Bei den vor dem OLG Frankfurt/Main anhängigen Dieselverfahren haben sich nach Angaben von dessen Sprecherin die Beteiligten bislang auch meist außergerichtlich geeinigt und die Klage oder Berufung gegen ein vorinstanzliches Urteil zurückgezogen. Inzwischen jedoch werde häufiger verhandelt - besonders, wenn es um Dieselfahrzeuge geht, die in den Jahren 2015 und 2016 gekauft wurden. Just erging wenige Tage vor dem Beginn der Verhandlung in Braunschweig nun ein möglicherweise richtungsweisender Beschluss am OLG Frankfurt: VW hafte demnach "dem Grunde nach" Käufern von Fahrzeugen, die mit dem betroffenen Diesel-Aggregat EA 189 ausgestattet sind, aus "vorsätzlich sittenwidriger Schädigung" im Zusammenhang mit dem Abgasskandal. Sprich: In diesem konkreten Fall hätte der Käufer damit das Recht auf Rückzahlung des Kaufpreises gegen Rückgabe des Fahrzeuges. (Az. 17 U 45/19)

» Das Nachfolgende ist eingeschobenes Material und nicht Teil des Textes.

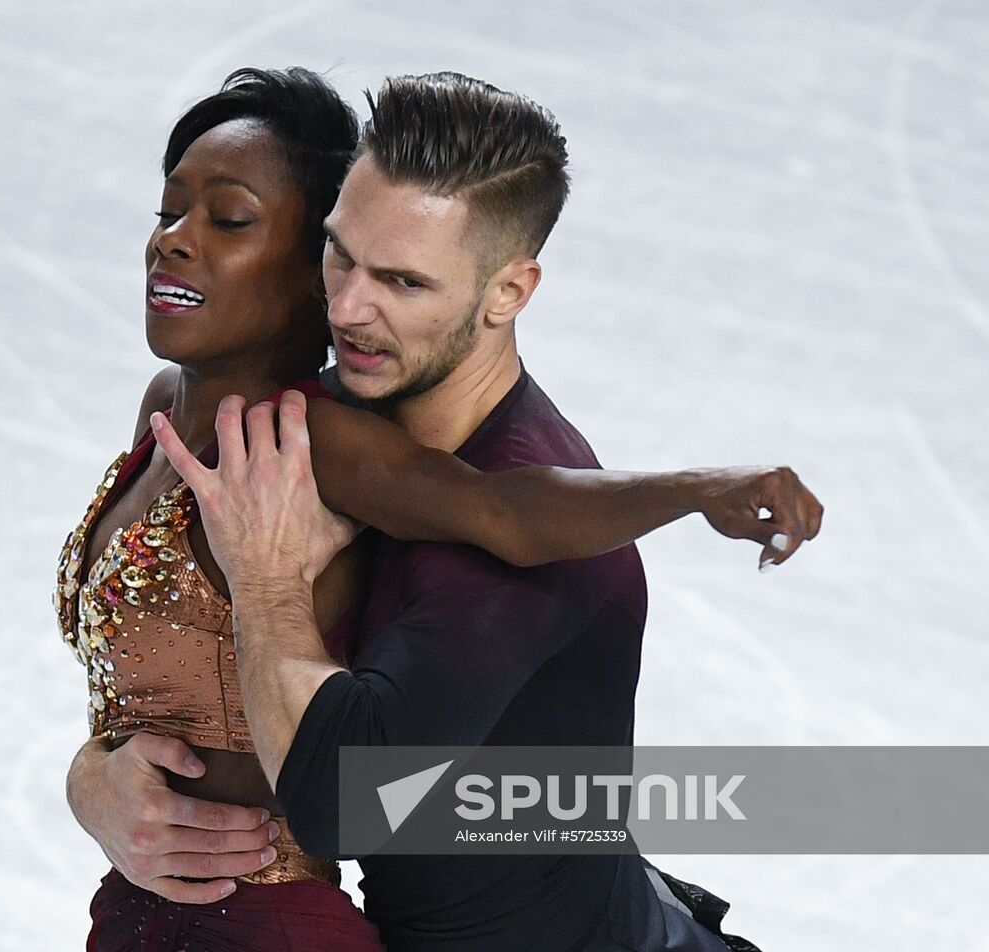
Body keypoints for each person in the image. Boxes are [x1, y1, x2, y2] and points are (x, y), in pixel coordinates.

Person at [63, 68, 820, 951]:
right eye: (339, 255)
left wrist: (267, 579)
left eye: (403, 282)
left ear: (507, 292)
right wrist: (96, 777)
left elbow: (342, 801)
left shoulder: (511, 549)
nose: (346, 307)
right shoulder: (306, 430)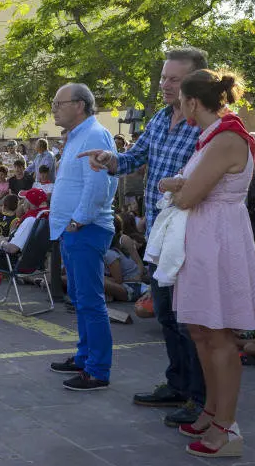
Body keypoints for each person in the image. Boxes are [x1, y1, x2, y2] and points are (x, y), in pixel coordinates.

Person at [78, 47, 208, 426]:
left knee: (188, 320)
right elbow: (133, 158)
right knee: (166, 315)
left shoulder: (207, 126)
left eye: (174, 79)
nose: (165, 84)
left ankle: (201, 398)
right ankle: (178, 385)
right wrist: (109, 160)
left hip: (190, 235)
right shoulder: (160, 118)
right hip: (159, 236)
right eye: (164, 77)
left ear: (197, 83)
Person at [158, 69, 255, 458]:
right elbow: (188, 188)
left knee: (219, 336)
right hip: (207, 240)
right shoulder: (215, 137)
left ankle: (226, 427)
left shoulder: (225, 139)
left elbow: (188, 196)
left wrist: (173, 186)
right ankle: (211, 411)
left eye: (180, 100)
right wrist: (177, 186)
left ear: (192, 102)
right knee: (201, 330)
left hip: (218, 241)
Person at [46, 83, 118, 391]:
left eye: (59, 103)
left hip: (86, 229)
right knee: (80, 299)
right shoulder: (77, 136)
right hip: (73, 230)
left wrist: (79, 220)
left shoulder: (94, 135)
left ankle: (98, 370)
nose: (54, 109)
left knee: (90, 301)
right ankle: (85, 357)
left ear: (79, 105)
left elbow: (99, 185)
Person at [103, 216, 145, 302]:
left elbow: (118, 280)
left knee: (97, 280)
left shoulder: (113, 250)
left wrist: (138, 276)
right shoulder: (107, 248)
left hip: (132, 285)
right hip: (125, 283)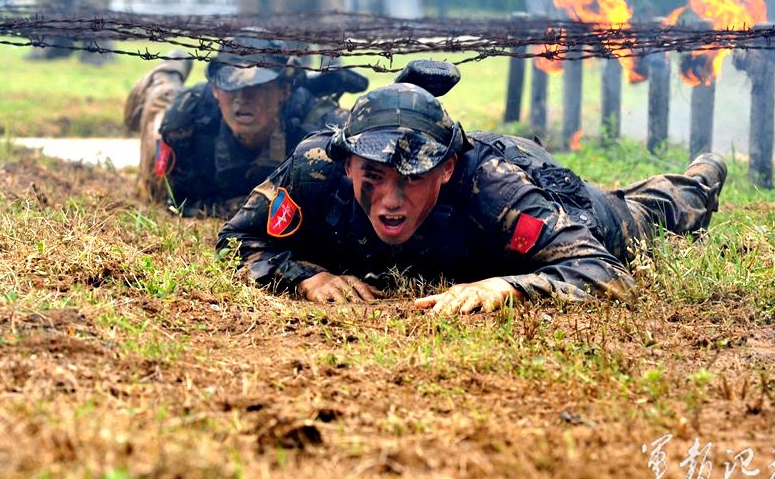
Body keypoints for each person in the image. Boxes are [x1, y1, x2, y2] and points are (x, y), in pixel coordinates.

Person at [217, 81, 728, 314]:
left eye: (411, 177)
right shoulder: (314, 170)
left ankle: (699, 179)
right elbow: (235, 242)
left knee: (643, 214)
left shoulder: (495, 190)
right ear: (348, 163)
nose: (390, 200)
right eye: (373, 175)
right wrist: (305, 277)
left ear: (445, 171)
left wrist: (510, 288)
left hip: (556, 194)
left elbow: (601, 271)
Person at [123, 35, 363, 218]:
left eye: (258, 87)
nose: (242, 98)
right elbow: (174, 201)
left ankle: (309, 82)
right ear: (216, 90)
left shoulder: (315, 125)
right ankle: (172, 67)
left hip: (294, 100)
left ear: (283, 92)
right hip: (185, 106)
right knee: (161, 102)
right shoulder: (186, 121)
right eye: (231, 86)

Nur für Käufer spezieller Fahrzeugtypen
Bei der Klage, die in Braunschweig verhandelt werden soll, sind nur Käufer spezieller Fahrzeuge angesprochen. Es geht um Autos der Marken VW, Audi, Seat und Skoda, bei denen Dieselmotoren eben jenes Typs EA 189 verbaut sind. Diese sind mit einer illegalen Abschaltvorrichtung versehen und zurückgerufen worden. Nach Angaben des Bundesamts für Justiz sind bis Mitte dieses Monats rund 446.000 Verbraucher der MFK beigetreten, indem sie sich in ein Klageregister eingetragen haben. Noch bis Prozessbeginn können mutmaßlich Geschädigte dazukommen. Der vzbv bietet eine Checkliste, anhand derer sich prüfen lässt, ob ein Fall zur MFK passt.
Doch nicht nur, weil es die erste Klage dieser Art ist, die in Deutschland verhandelt wird, dürfte es voll werden in Braunschweig. Um sämtlichen Anwälten und anderen Beteiligten, ferner mutmaßlich Geschädigten, Zuschauern und Journalisten Platz bieten zu könne, wird in der Stadthalle verhandelt. Für den November ist bereits ein weiterer Termin anberaumt. Wann eine Entscheidung ergeht, ist aber noch offen.